As I write this, I see upon my shelf of movies a true classic everyone should know; "The Raiders of the Lost Ark." It was the best Indiana Jones flick; escapism refined to its purest, most unadulterated form. I wish I had been old enough when it was released in 1983 to call it a stirring epic and one of the best movies of all time.
Was it those things? Certainly not. You know what you want to see in "Raiders," and that's Harrison Ford escape from impossible situations, stirring action sequences, and Nazis getting their just desserts. I know what I was looking for when I went to see "Gladiator," and that was testosterone-oozing killing machines lopping off arms and limbs in a plot not too intellectually stimulating where the the bad guy died and our hero won out. I saw that, and I give the movie a 6-7 as a result; professionally-done, cliche`d, brainless action and nothing more. It, too, was cheap (100 million dollar-cheap) escapism, so why is it the forerunner for Best Picture?
The Academy was duped when they saw this.

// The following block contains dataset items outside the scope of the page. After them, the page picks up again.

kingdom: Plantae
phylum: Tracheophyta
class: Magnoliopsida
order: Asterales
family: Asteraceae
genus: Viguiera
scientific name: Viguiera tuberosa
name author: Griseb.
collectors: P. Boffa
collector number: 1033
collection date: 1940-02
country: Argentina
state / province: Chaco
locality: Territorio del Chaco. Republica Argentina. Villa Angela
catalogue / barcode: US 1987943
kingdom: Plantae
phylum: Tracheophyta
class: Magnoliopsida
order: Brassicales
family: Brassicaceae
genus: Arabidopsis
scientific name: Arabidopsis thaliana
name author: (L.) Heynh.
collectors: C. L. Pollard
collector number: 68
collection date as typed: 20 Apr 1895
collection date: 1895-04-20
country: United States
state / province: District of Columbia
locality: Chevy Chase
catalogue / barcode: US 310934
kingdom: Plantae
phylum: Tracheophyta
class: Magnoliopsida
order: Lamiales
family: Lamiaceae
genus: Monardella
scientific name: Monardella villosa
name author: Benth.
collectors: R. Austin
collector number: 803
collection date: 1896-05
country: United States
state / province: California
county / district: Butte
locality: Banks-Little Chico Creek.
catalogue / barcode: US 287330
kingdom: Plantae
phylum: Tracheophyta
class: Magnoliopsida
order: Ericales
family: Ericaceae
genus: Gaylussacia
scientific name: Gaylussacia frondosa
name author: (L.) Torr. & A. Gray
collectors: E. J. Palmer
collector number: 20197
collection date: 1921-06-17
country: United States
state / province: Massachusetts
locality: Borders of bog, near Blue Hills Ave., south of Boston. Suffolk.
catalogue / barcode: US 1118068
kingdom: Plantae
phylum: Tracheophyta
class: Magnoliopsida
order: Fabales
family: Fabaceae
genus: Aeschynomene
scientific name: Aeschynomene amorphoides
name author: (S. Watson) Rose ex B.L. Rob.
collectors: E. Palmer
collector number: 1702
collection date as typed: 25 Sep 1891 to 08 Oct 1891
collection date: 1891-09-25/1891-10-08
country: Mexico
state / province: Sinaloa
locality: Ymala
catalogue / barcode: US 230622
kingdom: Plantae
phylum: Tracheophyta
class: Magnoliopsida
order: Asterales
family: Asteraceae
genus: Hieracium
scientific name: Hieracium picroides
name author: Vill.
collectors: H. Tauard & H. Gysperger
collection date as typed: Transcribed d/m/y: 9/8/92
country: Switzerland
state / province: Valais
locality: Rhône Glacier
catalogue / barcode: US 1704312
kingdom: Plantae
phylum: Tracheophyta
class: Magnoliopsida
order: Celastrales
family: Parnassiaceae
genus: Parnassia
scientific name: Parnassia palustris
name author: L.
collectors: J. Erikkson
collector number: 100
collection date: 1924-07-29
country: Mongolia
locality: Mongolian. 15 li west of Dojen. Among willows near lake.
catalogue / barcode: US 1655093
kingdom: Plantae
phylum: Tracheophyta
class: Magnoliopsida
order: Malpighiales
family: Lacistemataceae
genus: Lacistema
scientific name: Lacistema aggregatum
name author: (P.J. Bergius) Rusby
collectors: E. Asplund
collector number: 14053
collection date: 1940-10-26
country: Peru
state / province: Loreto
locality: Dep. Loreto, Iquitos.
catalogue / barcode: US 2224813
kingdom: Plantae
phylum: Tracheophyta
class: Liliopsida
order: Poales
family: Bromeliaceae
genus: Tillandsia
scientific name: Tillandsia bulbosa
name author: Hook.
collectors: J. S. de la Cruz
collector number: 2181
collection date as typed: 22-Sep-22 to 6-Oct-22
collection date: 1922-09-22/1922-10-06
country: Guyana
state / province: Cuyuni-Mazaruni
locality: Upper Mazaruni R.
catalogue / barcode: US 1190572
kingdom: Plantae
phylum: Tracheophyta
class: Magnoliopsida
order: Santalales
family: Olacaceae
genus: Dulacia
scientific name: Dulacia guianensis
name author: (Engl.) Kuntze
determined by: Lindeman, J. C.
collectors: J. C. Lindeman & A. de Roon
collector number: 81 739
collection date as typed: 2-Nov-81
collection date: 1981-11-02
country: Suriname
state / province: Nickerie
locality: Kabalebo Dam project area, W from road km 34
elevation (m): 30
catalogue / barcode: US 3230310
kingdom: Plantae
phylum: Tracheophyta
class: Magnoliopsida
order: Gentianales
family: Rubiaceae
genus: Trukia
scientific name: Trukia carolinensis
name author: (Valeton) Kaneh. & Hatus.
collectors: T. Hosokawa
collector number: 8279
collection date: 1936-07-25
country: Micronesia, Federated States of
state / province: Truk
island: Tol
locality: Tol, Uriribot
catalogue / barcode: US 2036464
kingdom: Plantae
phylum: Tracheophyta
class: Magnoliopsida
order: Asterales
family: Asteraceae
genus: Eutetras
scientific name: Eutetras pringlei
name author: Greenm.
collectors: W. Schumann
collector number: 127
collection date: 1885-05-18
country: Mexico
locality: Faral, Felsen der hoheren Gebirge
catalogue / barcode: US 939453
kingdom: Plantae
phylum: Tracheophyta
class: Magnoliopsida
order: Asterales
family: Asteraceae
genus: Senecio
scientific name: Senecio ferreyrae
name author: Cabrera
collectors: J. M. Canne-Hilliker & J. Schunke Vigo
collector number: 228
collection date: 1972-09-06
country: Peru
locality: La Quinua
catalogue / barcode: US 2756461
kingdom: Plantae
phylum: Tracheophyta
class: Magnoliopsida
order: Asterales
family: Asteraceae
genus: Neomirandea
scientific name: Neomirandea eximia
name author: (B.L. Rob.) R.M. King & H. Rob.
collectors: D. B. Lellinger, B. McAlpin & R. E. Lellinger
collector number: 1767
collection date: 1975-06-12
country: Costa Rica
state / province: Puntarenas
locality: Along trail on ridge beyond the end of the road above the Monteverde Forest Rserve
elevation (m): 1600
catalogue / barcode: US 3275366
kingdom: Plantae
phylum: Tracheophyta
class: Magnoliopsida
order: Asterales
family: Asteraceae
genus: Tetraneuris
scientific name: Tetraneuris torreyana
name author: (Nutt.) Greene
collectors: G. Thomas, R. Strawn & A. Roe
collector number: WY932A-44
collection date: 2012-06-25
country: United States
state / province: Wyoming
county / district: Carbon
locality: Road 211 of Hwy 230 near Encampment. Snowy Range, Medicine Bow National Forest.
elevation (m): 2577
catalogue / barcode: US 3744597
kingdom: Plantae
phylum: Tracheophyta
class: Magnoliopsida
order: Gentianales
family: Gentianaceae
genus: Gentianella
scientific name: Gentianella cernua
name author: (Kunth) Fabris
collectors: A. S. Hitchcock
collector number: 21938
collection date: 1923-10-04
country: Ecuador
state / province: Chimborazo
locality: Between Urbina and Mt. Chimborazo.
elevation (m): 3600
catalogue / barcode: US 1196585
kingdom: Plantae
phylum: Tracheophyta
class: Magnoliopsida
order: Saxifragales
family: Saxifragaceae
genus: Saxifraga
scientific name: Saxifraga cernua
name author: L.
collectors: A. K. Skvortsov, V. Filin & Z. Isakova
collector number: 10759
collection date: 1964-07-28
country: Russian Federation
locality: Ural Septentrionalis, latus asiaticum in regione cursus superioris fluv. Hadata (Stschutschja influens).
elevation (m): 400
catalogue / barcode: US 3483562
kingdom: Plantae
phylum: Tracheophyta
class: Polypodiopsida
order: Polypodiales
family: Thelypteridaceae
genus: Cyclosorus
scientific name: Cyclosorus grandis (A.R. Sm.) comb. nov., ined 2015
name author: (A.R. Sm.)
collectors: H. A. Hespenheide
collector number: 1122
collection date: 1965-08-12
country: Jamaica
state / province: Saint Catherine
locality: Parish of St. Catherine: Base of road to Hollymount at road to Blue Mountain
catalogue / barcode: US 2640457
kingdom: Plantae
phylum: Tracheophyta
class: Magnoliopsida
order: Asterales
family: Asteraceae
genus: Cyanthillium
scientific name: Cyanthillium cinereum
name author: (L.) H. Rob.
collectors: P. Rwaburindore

There's nothing Best Picture-worthy about this film. Performances? No. Direction? No. Script? A thousand times no!
Russell Crowe for Best Actor? To his credit, he's suave and probably tough enough to grind Kirk Douglas from "Spartacus" into chum. He gives one of the best performances I've ever seen from someone who maintains the EXACT SAME facial expression and emotional state throughout 9/10 of the movie's running time. The real talent here was with Joaquin Phoenix, who transformed a character written as a whining infantile nuisance that wouldn't scare a goldfish into a truly creepy and threatening presense. He deserves a Best Supporting Actor nomination, but not for this. He gave an even better performance in "Quills."
Speaking of Philip Kaufman's masterpiece, "Quills" is one movie on a list I would have rather seen nominated for Best Picture of 2000 than "Diehard with Sandals." "Almost Famous," "American Psycho," "High Fidelity" and "You Can Count on Me" are only a few of the well-crafted pieces of cinematic glory we received in 2000 that were overlooked by the members of the Academy that would rather get soaked in au jus and thrown into a tiger's cage than ::gasp!:: NOMINATE A MOVIE THAT MADE LESS THAN 50 MILLION DOLLARS (Miramax films excluded)!!! I guess the actors in the preceding films should've used a monotone voice and screamed a few more times.
What really irks me, though, is the nerve of the Academy nominating "Gladiator's" overcooked, cliche`s-on-parade laden script. Holy Mother of Christ, movies like this aren't driven by a script. They're driven by studio executives throwing fistfulls of money to make something that will make you go "oooh" and "aaaah."
Movies are an art form, and with that, "Gladiator" is the equivalent of the sketch artist at the mall doing portraits for ten dollars each. The Picasso of the nominees is the challenging, explosive "Traffic," and the awe-inspiring "Crouching Tiger, Hidden Dragon" (a movie with a hint of human connection and feeling; Ridley Scott, take note) is Salvador Dali. I plea to any Academy Member that might by chance be reading this: please, I beg of you, leave this along with the mediocre "Erin Brockovich" and the preach-fest "Chocolat" at the bottom of the heap, and let a movie made by people who know and care take home the gold.